=== What you will do ===
With both ends included, repeat exactly the lines of the entries below from the one containing "RELATED POST" down to the one containing "élèves, ces derniers", and no others.

*** Data section

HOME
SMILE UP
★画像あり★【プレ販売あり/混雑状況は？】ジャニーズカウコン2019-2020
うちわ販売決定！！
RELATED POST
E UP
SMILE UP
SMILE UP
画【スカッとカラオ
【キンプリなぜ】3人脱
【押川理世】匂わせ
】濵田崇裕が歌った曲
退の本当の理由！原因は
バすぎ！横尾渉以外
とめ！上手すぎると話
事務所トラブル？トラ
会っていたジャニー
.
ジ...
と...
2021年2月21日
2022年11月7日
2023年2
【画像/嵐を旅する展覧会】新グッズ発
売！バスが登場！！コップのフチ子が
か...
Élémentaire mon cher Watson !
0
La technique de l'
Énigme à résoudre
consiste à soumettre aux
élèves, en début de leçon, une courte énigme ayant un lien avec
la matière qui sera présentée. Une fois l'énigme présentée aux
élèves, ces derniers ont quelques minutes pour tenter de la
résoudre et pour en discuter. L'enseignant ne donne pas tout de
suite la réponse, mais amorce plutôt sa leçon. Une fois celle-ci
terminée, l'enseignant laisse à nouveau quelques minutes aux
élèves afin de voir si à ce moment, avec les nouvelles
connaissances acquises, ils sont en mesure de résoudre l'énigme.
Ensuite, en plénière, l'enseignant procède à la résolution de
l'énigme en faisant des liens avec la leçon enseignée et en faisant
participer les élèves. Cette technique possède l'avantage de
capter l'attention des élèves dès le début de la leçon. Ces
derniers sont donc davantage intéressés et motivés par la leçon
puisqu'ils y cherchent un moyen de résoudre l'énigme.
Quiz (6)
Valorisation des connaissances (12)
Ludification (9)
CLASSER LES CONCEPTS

******
*** Data section

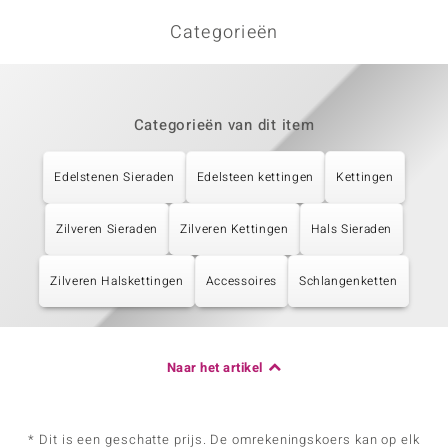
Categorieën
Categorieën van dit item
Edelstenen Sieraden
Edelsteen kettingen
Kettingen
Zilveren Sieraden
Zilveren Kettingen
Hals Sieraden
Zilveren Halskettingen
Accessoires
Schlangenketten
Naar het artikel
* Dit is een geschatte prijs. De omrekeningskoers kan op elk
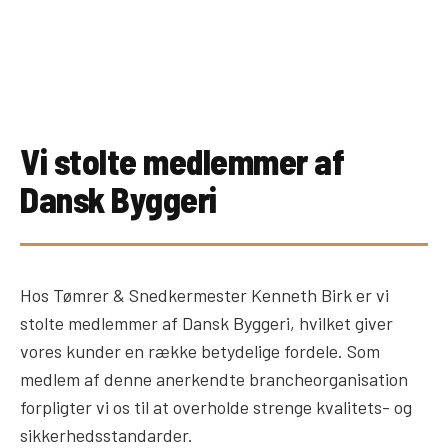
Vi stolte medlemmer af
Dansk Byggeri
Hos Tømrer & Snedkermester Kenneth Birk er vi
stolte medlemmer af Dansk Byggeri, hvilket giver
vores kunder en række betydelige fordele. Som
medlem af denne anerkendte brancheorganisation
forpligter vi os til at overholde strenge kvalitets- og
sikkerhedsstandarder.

******

=== Expected answer ===
RELATED POST
E UP
SMILE UP
SMILE UP
画【スカッとカラオ
【キンプリなぜ】3人脱
【押川理世】匂わせ
】濵田崇裕が歌った曲
退の本当の理由！原因は
バすぎ！横尾渉以外
とめ！上手すぎると話
事務所トラブル？トラ
会っていたジャニー
.
ジ...
と...
2021年2月21日
2022年11月7日
2023年2
【画像/嵐を旅する展覧会】新グッズ発
売！バスが登場！！コップのフチ子が
か...
Élémentaire mon cher Watson !
0
La technique de l'
Énigme à résoudre
consiste à soumettre aux
élèves, en début de leçon, une courte énigme ayant un lien avec
la matière qui sera présentée. Une fois l'énigme présentée aux
élèves, ces derniers ont quelques minutes pour tenter de la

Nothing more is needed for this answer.